*INSTRUCTIONS TO FOLLOW:* Repeat the lines beginning at the one with "determine if you" and running to the end of the material, keeping the first and last of them, exactly as they appear.
********************
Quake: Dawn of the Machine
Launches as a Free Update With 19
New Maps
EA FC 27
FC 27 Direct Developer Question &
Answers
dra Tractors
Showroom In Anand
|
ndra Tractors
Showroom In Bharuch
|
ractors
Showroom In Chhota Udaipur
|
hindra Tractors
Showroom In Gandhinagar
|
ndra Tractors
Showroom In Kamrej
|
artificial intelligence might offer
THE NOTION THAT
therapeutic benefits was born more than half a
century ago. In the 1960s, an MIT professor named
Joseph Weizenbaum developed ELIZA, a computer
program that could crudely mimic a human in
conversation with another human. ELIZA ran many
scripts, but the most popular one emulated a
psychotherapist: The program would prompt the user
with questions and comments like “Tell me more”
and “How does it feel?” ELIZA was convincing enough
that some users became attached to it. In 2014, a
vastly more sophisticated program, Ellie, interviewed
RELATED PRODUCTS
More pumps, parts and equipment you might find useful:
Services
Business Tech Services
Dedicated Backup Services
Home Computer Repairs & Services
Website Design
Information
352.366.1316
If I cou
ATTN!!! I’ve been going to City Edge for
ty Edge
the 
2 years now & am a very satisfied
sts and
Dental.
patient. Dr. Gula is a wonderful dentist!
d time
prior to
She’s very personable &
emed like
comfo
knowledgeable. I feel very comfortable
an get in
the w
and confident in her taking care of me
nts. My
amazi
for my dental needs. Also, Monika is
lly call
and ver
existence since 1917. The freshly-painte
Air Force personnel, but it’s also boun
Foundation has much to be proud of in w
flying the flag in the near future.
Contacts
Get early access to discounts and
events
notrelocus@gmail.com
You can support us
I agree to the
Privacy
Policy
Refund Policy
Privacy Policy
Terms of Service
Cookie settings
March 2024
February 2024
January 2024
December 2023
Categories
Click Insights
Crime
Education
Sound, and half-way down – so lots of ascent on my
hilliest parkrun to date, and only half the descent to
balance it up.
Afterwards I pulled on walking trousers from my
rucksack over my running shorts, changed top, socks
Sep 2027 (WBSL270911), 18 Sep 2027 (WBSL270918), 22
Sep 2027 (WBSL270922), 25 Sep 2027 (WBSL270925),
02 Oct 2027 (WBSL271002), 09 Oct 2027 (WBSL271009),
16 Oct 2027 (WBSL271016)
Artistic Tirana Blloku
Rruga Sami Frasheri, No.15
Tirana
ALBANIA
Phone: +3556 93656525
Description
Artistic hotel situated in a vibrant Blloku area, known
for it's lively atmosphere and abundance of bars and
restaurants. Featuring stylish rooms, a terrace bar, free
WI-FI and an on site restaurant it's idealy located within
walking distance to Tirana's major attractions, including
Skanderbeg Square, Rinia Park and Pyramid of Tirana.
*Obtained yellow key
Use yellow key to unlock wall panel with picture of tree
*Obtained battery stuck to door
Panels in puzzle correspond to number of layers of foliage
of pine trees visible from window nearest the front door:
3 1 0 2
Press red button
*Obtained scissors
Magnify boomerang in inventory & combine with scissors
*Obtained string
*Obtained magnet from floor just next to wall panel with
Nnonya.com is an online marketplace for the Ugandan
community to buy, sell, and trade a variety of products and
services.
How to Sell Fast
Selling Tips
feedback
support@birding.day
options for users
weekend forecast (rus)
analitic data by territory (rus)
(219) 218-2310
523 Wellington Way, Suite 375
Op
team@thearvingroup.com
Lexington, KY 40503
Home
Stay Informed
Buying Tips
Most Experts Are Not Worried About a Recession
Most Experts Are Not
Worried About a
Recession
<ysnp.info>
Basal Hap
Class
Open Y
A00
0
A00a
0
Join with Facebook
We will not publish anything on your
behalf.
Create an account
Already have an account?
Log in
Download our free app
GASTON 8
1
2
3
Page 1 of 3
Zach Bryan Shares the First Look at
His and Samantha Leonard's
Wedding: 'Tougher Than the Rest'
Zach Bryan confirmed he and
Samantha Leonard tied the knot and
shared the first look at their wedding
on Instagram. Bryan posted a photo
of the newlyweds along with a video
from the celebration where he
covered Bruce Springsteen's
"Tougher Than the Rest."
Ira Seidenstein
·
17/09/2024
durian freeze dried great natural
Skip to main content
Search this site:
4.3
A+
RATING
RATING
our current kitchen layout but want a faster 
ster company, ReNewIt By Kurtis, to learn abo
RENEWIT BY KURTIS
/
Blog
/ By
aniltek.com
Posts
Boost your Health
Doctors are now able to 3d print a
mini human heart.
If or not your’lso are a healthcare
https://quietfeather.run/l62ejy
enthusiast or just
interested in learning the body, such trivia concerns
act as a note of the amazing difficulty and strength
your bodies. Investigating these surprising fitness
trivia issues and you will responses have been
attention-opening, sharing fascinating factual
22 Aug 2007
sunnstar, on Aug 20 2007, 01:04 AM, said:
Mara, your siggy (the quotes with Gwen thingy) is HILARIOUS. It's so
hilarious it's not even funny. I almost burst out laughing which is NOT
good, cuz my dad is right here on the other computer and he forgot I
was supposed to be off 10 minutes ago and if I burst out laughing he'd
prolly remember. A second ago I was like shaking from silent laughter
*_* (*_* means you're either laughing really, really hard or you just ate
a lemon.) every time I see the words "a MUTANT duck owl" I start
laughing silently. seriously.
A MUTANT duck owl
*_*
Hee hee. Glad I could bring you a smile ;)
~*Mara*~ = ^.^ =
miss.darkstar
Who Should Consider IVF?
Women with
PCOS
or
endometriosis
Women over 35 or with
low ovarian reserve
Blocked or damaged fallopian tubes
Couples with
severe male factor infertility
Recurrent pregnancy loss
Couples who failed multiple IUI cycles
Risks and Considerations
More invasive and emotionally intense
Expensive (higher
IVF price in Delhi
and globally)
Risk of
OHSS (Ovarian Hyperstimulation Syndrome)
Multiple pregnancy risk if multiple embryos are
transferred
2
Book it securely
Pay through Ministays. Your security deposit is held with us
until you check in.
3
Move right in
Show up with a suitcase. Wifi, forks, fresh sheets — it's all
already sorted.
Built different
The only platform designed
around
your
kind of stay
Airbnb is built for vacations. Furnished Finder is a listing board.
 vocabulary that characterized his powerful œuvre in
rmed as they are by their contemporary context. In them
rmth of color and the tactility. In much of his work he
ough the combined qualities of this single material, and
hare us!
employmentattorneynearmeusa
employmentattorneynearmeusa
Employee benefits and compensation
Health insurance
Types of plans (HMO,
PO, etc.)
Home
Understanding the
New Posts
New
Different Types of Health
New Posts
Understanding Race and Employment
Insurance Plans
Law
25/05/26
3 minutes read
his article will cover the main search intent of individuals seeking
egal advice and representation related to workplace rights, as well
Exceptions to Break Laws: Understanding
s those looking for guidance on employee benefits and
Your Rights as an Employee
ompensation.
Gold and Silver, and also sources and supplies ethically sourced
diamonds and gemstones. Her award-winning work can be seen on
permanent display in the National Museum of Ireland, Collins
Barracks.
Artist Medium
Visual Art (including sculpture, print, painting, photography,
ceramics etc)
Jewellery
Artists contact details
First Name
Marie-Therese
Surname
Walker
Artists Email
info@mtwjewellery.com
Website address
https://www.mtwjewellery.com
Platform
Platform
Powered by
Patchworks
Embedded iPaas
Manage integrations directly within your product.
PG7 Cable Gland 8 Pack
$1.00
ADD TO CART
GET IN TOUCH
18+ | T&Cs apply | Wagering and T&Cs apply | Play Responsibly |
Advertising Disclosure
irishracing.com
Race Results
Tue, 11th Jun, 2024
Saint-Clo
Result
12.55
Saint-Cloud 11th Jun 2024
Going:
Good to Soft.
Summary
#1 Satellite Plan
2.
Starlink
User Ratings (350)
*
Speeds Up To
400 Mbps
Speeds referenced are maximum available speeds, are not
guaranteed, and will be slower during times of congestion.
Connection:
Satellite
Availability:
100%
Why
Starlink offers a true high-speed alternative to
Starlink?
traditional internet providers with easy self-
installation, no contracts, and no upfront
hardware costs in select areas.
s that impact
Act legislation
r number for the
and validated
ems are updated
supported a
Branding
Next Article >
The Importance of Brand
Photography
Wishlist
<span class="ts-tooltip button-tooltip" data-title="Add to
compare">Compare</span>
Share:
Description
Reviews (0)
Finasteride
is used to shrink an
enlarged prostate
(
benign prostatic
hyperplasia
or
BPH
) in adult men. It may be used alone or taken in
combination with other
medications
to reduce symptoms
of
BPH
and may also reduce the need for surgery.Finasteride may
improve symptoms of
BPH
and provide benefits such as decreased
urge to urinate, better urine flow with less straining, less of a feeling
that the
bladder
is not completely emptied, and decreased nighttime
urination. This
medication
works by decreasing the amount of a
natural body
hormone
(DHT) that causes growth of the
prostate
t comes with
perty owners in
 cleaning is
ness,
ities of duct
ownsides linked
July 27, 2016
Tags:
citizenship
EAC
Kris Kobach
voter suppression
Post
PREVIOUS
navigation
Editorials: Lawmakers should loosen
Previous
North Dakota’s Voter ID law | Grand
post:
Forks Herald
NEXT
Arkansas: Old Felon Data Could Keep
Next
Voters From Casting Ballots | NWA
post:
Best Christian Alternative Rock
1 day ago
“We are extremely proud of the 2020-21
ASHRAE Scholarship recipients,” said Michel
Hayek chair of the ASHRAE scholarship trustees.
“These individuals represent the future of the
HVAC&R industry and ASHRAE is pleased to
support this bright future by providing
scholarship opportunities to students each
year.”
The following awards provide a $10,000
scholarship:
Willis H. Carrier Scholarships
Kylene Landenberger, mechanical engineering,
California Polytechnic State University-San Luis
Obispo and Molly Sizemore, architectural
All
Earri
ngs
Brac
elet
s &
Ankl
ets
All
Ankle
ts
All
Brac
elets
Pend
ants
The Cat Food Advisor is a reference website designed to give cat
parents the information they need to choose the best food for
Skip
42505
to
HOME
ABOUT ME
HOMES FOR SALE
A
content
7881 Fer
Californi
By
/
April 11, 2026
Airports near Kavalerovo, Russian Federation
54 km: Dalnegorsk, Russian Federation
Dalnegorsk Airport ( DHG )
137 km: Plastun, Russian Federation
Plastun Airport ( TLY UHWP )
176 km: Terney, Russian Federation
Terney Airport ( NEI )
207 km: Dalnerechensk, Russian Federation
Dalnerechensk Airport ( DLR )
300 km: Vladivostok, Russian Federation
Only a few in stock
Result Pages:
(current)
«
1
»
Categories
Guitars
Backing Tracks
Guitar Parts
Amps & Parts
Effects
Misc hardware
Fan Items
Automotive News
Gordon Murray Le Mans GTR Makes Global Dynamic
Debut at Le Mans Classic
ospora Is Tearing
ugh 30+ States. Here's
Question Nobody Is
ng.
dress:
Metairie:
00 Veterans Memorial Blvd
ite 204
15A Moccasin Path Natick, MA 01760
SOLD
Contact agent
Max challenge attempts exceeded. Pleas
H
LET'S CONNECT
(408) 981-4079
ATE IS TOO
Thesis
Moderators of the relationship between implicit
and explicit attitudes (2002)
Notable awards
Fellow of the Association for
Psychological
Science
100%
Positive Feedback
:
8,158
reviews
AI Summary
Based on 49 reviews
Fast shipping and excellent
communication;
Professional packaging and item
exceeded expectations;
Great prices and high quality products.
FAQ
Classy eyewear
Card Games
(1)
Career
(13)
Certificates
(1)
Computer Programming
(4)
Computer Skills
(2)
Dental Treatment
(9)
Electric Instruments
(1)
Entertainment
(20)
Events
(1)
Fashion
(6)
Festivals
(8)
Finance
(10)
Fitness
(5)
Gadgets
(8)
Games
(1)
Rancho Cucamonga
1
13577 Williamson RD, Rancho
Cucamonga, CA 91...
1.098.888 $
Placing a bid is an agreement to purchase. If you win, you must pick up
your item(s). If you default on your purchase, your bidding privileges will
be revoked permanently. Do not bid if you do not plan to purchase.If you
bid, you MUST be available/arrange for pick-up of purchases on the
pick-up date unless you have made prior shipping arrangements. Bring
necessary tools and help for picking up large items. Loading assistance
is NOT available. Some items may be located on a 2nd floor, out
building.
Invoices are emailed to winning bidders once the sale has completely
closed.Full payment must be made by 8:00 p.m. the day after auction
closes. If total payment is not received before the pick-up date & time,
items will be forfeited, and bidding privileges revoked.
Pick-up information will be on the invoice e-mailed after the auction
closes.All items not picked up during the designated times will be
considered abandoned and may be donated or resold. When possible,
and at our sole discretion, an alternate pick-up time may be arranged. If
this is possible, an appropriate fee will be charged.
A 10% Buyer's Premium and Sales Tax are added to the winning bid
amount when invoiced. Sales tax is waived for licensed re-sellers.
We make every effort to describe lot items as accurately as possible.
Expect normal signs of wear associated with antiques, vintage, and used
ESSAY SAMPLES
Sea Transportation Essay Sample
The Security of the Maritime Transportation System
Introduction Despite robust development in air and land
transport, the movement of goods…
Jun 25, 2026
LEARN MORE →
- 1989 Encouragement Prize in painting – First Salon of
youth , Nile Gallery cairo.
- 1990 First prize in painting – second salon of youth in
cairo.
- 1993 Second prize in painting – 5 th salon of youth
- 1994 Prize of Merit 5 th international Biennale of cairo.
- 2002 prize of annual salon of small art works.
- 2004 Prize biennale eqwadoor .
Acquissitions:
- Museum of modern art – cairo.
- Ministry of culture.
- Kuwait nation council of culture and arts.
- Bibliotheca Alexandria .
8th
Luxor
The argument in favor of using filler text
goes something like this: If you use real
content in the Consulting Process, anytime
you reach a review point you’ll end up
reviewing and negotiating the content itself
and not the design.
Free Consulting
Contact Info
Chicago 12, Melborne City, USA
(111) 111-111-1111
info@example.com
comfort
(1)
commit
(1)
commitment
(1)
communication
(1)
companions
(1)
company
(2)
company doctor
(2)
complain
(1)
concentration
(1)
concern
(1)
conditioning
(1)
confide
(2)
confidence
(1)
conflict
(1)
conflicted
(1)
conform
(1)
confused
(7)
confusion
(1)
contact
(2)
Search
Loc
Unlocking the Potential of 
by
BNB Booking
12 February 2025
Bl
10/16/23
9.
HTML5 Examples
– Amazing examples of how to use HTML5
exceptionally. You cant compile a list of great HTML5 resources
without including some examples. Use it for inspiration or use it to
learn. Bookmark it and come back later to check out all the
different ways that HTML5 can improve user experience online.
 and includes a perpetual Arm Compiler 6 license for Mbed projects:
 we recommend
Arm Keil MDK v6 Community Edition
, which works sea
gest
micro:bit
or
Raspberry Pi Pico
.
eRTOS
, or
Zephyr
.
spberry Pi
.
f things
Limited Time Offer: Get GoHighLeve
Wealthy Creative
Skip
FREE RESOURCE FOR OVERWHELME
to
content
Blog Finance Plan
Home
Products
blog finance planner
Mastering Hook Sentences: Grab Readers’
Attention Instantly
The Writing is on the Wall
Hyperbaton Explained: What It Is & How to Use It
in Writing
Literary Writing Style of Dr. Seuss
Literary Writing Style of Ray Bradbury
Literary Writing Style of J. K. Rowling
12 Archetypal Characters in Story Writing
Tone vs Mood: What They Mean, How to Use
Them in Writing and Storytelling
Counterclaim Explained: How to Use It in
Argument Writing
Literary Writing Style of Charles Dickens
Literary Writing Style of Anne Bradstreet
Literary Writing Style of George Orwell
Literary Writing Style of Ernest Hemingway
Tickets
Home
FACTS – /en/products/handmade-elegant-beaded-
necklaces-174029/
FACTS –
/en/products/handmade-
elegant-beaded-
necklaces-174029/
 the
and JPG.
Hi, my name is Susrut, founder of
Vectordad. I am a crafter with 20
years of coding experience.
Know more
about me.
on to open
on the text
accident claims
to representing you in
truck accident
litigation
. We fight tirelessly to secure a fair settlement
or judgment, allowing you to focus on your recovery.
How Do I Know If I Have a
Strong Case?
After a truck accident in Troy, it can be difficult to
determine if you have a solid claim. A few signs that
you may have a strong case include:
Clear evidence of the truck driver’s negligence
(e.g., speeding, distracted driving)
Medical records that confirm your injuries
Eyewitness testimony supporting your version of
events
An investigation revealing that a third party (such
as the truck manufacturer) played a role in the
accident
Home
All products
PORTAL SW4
********************
*YOUR SOLUTION:*
determine if you have a solid claim. A few signs that
you may have a strong case include:
Clear evidence of the truck driver’s negligence
(e.g., speeding, distracted driving)
Medical records that confirm your injuries
Eyewitness testimony supporting your version of
events
An investigation revealing that a third party (such
as the truck manufacturer) played a role in the
accident
Home
All products
PORTAL SW4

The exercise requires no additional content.